Du coup, ça nécessiterait peut-être du volontariat, des personnes qui viendraient. Peut-être ce ne serait pas ouvrir des Zoom ou 72 000, ce serait ouvrir des portes, et puis voir au fur et à mesure, voilà, de l’envie. On est dans un climat de défiance immense. Donc, du coup, ce n’est peut-être pas la baguette magique qui dira voilà, on va monter cette assemblée locale, mais peut être qu’elle va se construire aussi au fur et à mesure et qu’on se posera les questions pratiques et techniques au fur et à mesure.

Mais en tout cas, d’ouvrir les portes.

Je pense qu’il était important de rappeler, notamment vos petites blagues et piques c’est aussi qu’ici, on est conscientes et conscients, du rôle qu’on a à jouer dans l’évolution de la démocratie. Vous l’avez dit voilà, ça a été construit il y a très, très longtemps et on a longtemps pensé que c’était fini, en fait.

Or, la démocratie est un idéal. Ça n’est pas un concept pour le coup, un idéal.

Et un idéal, c’est quelque chose qui est vivant et qui, manque justement aujourd’hui de vivant.

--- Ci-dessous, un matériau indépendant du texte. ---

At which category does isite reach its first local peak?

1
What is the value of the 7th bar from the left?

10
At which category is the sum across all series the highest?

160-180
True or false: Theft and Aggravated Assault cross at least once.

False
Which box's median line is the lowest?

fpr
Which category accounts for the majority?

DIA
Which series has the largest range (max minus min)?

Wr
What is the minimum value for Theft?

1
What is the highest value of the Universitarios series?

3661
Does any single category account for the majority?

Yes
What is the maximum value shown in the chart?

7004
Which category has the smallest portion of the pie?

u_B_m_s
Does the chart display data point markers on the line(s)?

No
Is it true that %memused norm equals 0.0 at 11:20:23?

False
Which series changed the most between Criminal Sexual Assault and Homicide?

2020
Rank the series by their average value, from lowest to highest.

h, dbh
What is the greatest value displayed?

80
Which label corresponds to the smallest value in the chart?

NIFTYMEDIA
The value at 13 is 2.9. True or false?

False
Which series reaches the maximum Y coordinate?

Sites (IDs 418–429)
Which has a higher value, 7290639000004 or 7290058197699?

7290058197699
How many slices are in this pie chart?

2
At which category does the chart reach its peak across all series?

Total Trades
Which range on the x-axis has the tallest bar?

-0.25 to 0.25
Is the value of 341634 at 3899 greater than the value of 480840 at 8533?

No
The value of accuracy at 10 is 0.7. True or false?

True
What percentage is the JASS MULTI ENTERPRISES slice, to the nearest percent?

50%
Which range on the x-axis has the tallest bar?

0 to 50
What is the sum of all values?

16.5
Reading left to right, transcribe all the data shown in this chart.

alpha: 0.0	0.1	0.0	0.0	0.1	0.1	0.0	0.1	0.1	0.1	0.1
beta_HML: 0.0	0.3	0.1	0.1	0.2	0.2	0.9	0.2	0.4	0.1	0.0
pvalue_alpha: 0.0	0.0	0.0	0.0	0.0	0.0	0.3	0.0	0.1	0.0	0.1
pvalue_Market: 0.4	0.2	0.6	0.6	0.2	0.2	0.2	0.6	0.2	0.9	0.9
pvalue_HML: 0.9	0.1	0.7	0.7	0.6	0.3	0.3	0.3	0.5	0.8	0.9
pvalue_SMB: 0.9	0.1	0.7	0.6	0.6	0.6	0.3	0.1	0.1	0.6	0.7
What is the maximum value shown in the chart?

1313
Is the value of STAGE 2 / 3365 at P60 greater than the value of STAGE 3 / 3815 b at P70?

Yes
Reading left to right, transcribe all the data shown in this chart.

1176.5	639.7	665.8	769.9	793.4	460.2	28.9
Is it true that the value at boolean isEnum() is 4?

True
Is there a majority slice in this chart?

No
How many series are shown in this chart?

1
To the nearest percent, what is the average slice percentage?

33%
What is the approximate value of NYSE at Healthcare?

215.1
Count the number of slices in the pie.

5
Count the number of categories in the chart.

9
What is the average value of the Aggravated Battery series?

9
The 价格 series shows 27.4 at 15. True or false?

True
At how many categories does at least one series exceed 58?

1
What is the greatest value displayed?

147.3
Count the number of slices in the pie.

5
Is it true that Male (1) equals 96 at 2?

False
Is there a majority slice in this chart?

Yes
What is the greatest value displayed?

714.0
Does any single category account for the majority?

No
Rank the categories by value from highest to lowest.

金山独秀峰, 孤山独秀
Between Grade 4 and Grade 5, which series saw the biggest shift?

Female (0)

Là, où on est un peu coincé, c’est que les citoyens et les citoyennes sont frustrés et ne veulent pas s’intéresser parce qu’ils n’ont pas d’impact sur la décision politique.

Mais ce qui est extrêmement grave, c’est que les parlementaires avec lesquels on discute depuis des mois ou des années, pour certaines et certains, elles aussi, subissent un système institutionnel. On voit un grand désespoir aussi, un grand malheur. L’impression de ne servir à rien à l’Assemblée nationale, l’impression d’être compressée par le temps, encore une fois 300 lois par an, des délais intenables. Voilà.

Donc, il me semble aussi qu’il y a une réflexion à avoir vis à vis de l’exécutif même et peut être un plaidoyer à apporter dans la campagne. Peut-être que le prochain mandat à l’Assemblée, pour commencer par une grande grève des parlementaires qui disent non, on ne veut pas travailler dans ces conditions.

C’est assez impressionnant de voir comme ils acceptent de se faire maltraiter et quand on est méprisé, y compris par l’exécutif, et du coup, que sur le terrain, ça se passe très mal, l’expérience du mandat est vraiment difficile.

Dominique Rousseau : D’autant qu’ils ont plus de mandats locaux maintenant. Et voilà. Avant, on les méprisait, mais au moins, ils pouvaient se rattraper parce qu’ils étaient maires ou présidents de conseil général. Là, comme il n’y a plus de cumul des mandats, ils ne servent à rien. Et il y a beaucoup de députés qui ne veulent pas se représenter.

Quitterie de Villepin : Exactement. Et donc, c’est un peu fou de faire campagne aujourd’hui pour dire oui, on aimerait rentrer à l’Assemblée nationale, ça parait vain, à l’époque. Les lois, effectivement, elles ne se décident pas à l’Assemblée nationale, elles sont décidées dans les ministères, au gouvernement. Elles arrivent là dans des conditions vraiment précipitées et pas terribles. Le temps du travail ne se fait pas. Voilà, donc c’est aussi tout ça qu’on doit avoir en tête. C’est le réel du poids de l’assemblée, le réel d’un siège à l’Assemblée nationale.

Et pour autant, cette Assemblée nationale, c’est la maison des citoyennes et des citoyens. C’est en fait notre maison commune, la fabrique de la loi. C’est elle qui régit nos vies, nos liens à tous, ce qui nous permet de vivre ensemble.

Et donc, merci d’avoir apporté cette contribution et ces éclairages aujourd’hui.

Dominique Rousseau : Merci à vous, merci de votre invitation. Merci, merci.